| 提取记录 |

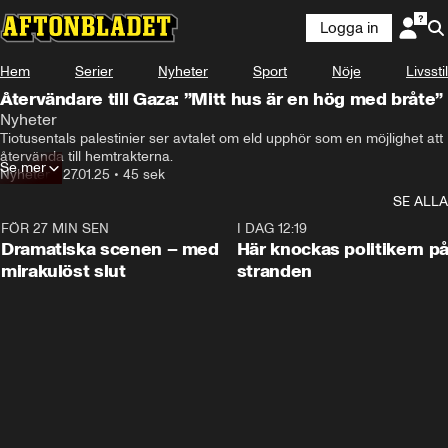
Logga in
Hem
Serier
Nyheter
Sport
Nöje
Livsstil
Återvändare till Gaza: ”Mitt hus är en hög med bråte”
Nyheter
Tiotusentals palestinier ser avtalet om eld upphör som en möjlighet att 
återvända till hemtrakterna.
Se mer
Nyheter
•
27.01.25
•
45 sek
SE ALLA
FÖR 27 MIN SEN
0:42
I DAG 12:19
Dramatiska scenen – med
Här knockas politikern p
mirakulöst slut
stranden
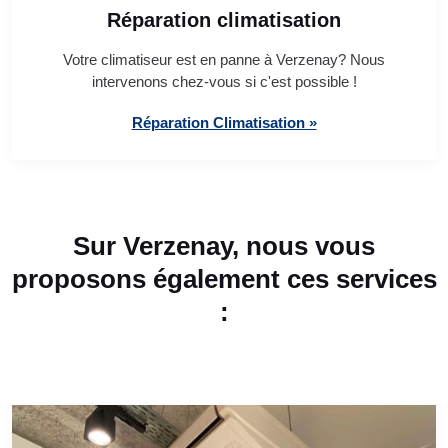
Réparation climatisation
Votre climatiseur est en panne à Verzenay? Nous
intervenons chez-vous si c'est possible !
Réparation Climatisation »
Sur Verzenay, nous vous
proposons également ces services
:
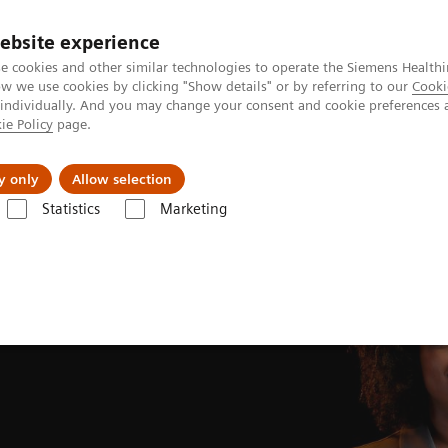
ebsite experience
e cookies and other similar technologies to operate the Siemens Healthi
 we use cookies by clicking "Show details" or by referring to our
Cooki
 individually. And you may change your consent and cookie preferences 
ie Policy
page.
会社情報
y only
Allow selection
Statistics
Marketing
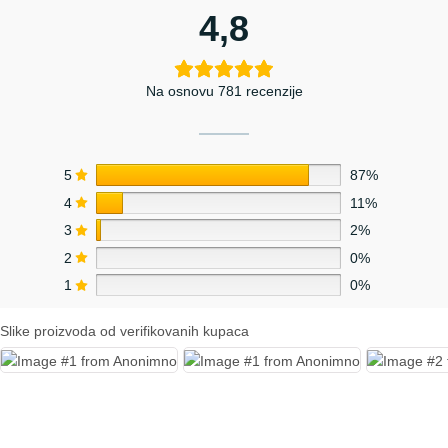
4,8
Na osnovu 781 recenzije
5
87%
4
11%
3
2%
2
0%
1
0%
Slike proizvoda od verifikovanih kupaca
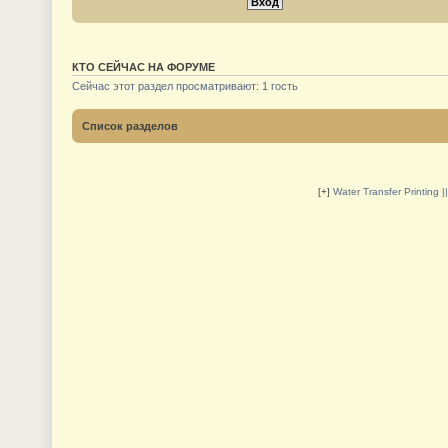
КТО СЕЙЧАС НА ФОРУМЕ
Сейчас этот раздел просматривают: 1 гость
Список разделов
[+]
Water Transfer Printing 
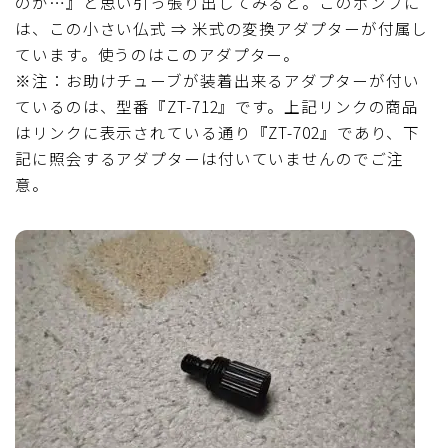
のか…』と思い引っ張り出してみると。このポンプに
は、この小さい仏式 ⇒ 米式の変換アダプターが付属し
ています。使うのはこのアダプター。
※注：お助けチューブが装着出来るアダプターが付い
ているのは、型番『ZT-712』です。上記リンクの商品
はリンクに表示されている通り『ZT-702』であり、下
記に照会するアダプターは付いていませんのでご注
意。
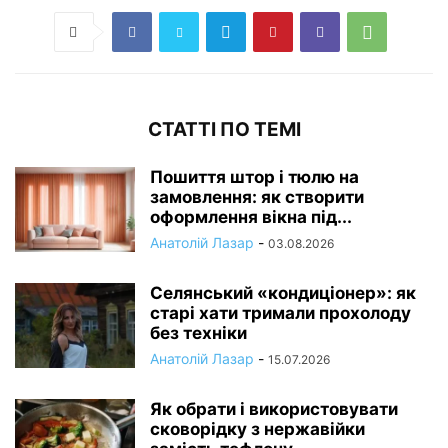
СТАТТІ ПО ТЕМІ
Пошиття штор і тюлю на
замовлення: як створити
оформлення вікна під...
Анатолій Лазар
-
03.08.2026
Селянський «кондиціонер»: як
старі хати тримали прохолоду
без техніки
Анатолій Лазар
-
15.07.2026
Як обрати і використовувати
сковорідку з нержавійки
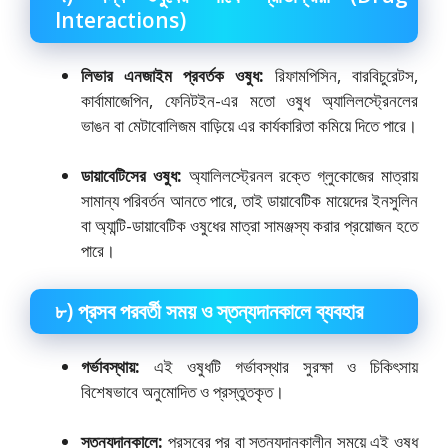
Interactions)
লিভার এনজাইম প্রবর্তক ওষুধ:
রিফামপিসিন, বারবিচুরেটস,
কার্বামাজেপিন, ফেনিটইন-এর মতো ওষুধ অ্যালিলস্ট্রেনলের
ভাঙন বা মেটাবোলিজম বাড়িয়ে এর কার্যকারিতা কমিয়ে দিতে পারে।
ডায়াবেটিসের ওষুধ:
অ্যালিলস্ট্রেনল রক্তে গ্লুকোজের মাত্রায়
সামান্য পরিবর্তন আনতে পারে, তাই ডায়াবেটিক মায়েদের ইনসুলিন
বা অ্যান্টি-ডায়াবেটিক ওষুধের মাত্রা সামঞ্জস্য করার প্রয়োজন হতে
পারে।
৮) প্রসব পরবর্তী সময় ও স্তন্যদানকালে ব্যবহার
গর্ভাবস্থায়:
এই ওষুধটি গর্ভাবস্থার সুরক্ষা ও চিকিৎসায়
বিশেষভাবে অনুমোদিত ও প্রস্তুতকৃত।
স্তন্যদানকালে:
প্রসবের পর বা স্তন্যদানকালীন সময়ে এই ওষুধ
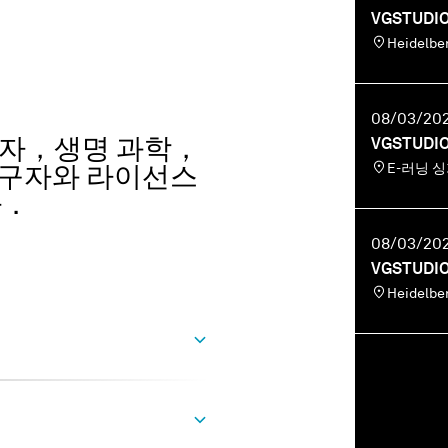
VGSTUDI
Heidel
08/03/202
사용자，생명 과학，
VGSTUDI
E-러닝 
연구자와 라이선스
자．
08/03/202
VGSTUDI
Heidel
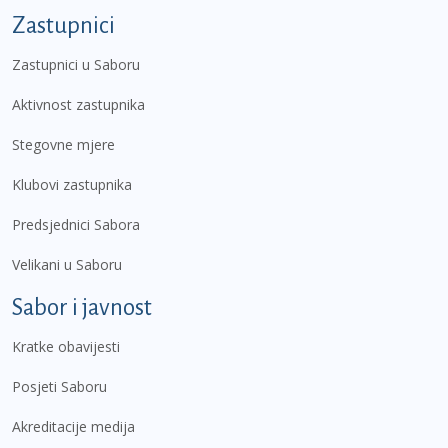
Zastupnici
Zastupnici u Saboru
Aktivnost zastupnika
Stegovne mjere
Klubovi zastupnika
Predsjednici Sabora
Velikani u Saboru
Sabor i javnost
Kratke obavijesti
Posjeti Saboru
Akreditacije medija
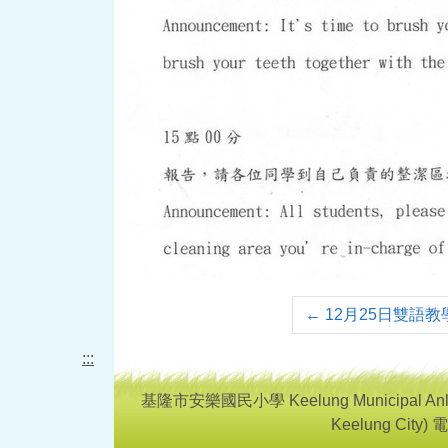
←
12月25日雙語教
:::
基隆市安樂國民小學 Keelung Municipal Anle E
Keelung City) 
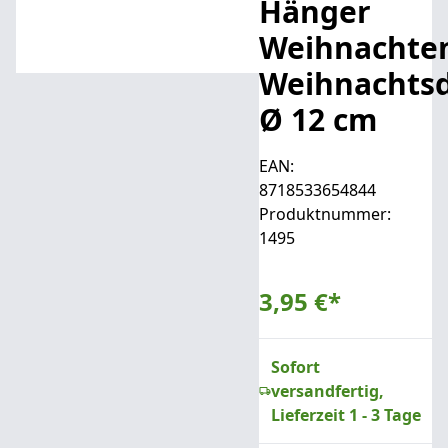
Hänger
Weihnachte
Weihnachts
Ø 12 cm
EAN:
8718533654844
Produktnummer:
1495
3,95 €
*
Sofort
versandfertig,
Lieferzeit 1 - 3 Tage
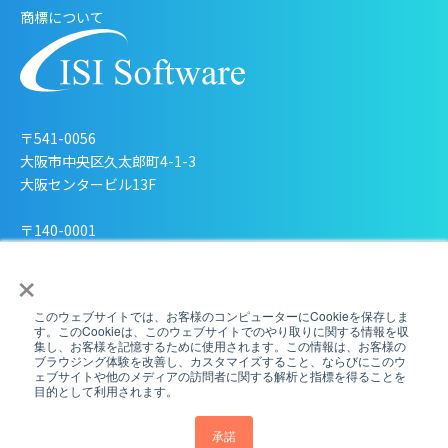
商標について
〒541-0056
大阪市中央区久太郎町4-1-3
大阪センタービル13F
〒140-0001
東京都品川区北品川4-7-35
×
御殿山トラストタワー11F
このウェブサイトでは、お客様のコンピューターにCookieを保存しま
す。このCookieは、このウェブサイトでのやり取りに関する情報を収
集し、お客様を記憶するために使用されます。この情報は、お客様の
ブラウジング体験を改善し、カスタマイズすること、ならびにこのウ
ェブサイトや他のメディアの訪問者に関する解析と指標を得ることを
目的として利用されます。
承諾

| 练习 |
把以上全部记录中读出的文字逐行原样返回，答案里不要包含图片。

| 本题答案 |
Logga in
Hem
Serier
Nyheter
Sport
Nöje
Livsstil
Återvändare till Gaza: ”Mitt hus är en hög med bråte”
Nyheter
Tiotusentals palestinier ser avtalet om eld upphör som en möjlighet att 
återvända till hemtrakterna.
Se mer
Nyheter
•
27.01.25
•
45 sek
SE ALLA
FÖR 27 MIN SEN
0:42
I DAG 12:19
Dramatiska scenen – med
Här knockas politikern p
mirakulöst slut
stranden
Réparation climatisation
Votre climatiseur est en panne à Verzenay? Nous
intervenons chez-vous si c'est possible !
Réparation Climatisation »
Sur Verzenay, nous vous
proposons également ces services
:
ebsite experience
e cookies and other similar technologies to operate the Siemens Healthi
 we use cookies by clicking "Show details" or by referring to our
Cooki
 individually. And you may change your consent and cookie preferences 
ie Policy
page.
会社情報
y only
Allow selection
Statistics
Marketing
4,8
Na osnovu 781 recenzije
5
87%
4
11%
3
2%
2
0%
1
0%
Slike proizvoda od verifikovanih kupaca
КТО СЕЙЧАС НА ФОРУМЕ
Сейчас этот раздел просматривают: 1 гость
Список разделов
[+]
Water Transfer Printing 
のか…』と思い引っ張り出してみると。このポンプに
は、この小さい仏式 ⇒ 米式の変換アダプターが付属し
ています。使うのはこのアダプター。
※注：お助けチューブが装着出来るアダプターが付い
ているのは、型番『ZT-712』です。上記リンクの商品
はリンクに表示されている通り『ZT-702』であり、下
記に照会するアダプターは付いていませんのでご注
意。
СТАТТІ ПО ТЕМІ
Пошиття штор і тюлю на
замовлення: як створити
оформлення вікна під...
Анатолій Лазар
-
03.08.2026
Селянський «кондиціонер»: як
старі хати тримали прохолоду
без техніки
Анатолій Лазар
-
15.07.2026
Як обрати і використовувати
сковорідку з нержавійки
Interactions)
লিভার এনজাইম প্রবর্তক ওষুধ:
রিফামপিসিন, বারবিচুরেটস,
কার্বামাজেপিন, ফেনিটইন-এর মতো ওষুধ অ্যালিলস্ট্রেনলের
ভাঙন বা মেটাবোলিজম বাড়িয়ে এর কার্যকারিতা কমিয়ে দিতে পারে।
ডায়াবেটিসের ওষুধ:
অ্যালিলস্ট্রেনল রক্তে গ্লুকোজের মাত্রায়
সামান্য পরিবর্তন আনতে পারে, তাই ডায়াবেটিক মায়েদের ইনসুলিন
বা অ্যান্টি-ডায়াবেটিক ওষুধের মাত্রা সামঞ্জস্য করার প্রয়োজন হতে
পারে।
৮) প্রসব পরবর্তী সময় ও স্তন্যদানকালে ব্যবহার
গর্ভাবস্থায়:
এই ওষুধটি গর্ভাবস্থার সুরক্ষা ও চিকিৎসায়
বিশেষভাবে অনুমোদিত ও প্রস্তুতকৃত।
স্তন্যদানকালে:
প্রসবের পর বা স্তন্যদানকালীন সময়ে এই ওষুধ
VGSTUDI
Heidel
08/03/202
사용자，생명 과학，
VGSTUDI
E-러닝 
연구자와 라이선스
자．
08/03/202
VGSTUDI
Heidel
Zastupnici
Zastupnici u Saboru
Aktivnost zastupnika
Stegovne mjere
Klubovi zastupnika
Predsjednici Sabora
Velikani u Saboru
Sabor i javnost
Kratke obavijesti
Posjeti Saboru
Akreditacije medija
←
12月25日雙語教
:::
基隆市安樂國民小學 Keelung Municipal Anle E
Keelung City) 
Hänger
Weihnachte
Weihnachts
Ø 12 cm
EAN:
8718533654844
Produktnummer:
1495
3,95 €
*
Sofort
versandfertig,
Lieferzeit 1 - 3 Tage
商標について
〒541-0056
大阪市中央区久太郎町4-1-3
大阪センタービル13F
〒140-0001
東京都品川区北品川4-7-35
×
御殿山トラストタワー11F
このウェブサイトでは、お客様のコンピューターにCookieを保存しま
す。このCookieは、このウェブサイトでのやり取りに関する情報を収
集し、お客様を記憶するために使用されます。この情報は、お客様の
ブラウジング体験を改善し、カスタマイズすること、ならびにこのウ
ェブサイトや他のメディアの訪問者に関する解析と指標を得ることを
目的として利用されます。
承諾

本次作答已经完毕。